## Document section

--- START ---

I want to use this opportunity to congratulate and thank my brother, Mr. Tony Elumelu, the Group Managing Director of UBA Plc, whose presence here, despite a very challenging and hectic schedule, revalidates his commitment to excellence, to effective and involved leadership, and the bank’s resolve to truly and fully work with us in the NDDC to ensure the successful implementation of the Niger Delta Regional Development Master Plan. I want to also thank the Management of the NDDC for ensuring that Mr. President’s vision of integrated development is realised.

To members of the Joint Project Team, I want to deliver a simple charge, one which holds great meaning to us here and to other partners who we must reach, whether in the private or public sector, to work with the NDDC under the Partners for Sustainable Development (PSD) Forum: the future of the Niger Delta region lies with us. What we achieve with this partnership, which is the first we are undergoing since the launching, on March 27th, 2007, of the Master Plan, will help lay the foundation for what we will achieve with other equally vital partnerships with other key stakeholders in the region. It also helps lay the foundation for the successful implementation of the Master Plan.

--- END ---

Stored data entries
--- START ---

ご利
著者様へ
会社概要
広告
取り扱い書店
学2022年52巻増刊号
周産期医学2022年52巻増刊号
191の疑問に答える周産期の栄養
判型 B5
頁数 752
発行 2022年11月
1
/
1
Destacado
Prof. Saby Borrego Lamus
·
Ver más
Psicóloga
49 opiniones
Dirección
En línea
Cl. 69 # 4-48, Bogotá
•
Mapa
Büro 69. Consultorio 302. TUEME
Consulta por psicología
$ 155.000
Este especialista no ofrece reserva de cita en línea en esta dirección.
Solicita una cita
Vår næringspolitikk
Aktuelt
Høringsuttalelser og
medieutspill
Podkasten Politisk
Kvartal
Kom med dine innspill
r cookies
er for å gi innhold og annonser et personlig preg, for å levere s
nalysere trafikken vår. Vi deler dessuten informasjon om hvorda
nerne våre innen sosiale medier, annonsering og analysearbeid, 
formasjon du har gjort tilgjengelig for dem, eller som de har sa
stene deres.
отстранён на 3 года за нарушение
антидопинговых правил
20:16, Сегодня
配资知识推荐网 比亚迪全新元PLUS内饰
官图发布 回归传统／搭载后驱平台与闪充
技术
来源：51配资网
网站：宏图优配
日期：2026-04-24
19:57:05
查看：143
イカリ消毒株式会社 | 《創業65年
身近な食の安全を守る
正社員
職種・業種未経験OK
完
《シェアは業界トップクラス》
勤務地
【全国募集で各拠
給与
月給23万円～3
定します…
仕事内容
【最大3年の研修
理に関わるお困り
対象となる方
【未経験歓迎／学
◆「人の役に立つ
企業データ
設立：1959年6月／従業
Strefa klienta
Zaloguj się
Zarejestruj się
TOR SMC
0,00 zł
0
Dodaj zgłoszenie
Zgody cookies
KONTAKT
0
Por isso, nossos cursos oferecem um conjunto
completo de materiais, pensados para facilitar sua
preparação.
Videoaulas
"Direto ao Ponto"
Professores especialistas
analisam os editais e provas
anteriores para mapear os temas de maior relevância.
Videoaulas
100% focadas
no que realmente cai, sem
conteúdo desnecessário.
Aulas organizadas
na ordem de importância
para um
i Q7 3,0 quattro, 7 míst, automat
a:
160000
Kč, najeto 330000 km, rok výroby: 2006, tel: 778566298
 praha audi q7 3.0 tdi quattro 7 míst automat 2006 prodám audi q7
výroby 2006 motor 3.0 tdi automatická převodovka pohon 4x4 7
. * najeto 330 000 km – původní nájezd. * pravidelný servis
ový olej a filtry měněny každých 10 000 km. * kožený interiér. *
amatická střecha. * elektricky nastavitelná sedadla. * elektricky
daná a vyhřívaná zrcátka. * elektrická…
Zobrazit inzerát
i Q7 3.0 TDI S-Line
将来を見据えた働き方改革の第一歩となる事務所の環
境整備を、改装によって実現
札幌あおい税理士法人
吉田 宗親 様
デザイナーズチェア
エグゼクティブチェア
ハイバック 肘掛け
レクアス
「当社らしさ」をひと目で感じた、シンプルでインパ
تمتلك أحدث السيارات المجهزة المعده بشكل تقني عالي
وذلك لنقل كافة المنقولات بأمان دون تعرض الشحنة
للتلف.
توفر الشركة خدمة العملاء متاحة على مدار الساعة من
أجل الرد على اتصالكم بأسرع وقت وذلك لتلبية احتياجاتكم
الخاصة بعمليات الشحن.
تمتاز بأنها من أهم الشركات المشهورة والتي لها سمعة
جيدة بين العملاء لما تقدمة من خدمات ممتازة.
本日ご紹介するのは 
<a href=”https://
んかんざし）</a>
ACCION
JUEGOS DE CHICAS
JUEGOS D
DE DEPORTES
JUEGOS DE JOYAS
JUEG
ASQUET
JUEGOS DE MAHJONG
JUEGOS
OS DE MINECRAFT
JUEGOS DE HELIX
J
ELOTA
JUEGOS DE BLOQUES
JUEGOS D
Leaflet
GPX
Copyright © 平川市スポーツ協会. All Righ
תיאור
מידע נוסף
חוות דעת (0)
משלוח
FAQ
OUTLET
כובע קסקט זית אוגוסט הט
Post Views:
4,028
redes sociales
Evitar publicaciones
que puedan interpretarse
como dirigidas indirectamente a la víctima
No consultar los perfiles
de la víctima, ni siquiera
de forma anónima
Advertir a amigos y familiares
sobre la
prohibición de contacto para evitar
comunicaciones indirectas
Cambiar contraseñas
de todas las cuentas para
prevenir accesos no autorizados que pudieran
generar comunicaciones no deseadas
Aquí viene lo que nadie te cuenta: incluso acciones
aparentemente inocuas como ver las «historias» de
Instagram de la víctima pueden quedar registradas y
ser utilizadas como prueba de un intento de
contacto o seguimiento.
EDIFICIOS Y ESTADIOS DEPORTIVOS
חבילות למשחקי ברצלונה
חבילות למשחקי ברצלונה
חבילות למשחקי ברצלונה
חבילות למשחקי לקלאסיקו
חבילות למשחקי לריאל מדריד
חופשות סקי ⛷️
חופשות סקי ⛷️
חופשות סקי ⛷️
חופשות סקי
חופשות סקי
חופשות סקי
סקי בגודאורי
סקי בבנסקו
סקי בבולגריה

--- END ---

## Your task
Output, word for word, the portion of the Niger Delta partnership text between "I want to use" and "development is realised.", inclusive.

## Response box
I want to use this opportunity to congratulate and thank my brother, Mr. Tony Elumelu, the Group Managing Director of UBA Plc, whose presence here, despite a very challenging and hectic schedule, revalidates his commitment to excellence, to effective and involved leadership, and the bank’s resolve to truly and fully work with us in the NDDC to ensure the successful implementation of the Niger Delta Regional Development Master Plan. I want to also thank the Management of the NDDC for ensuring that Mr. President’s vision of integrated development is realised.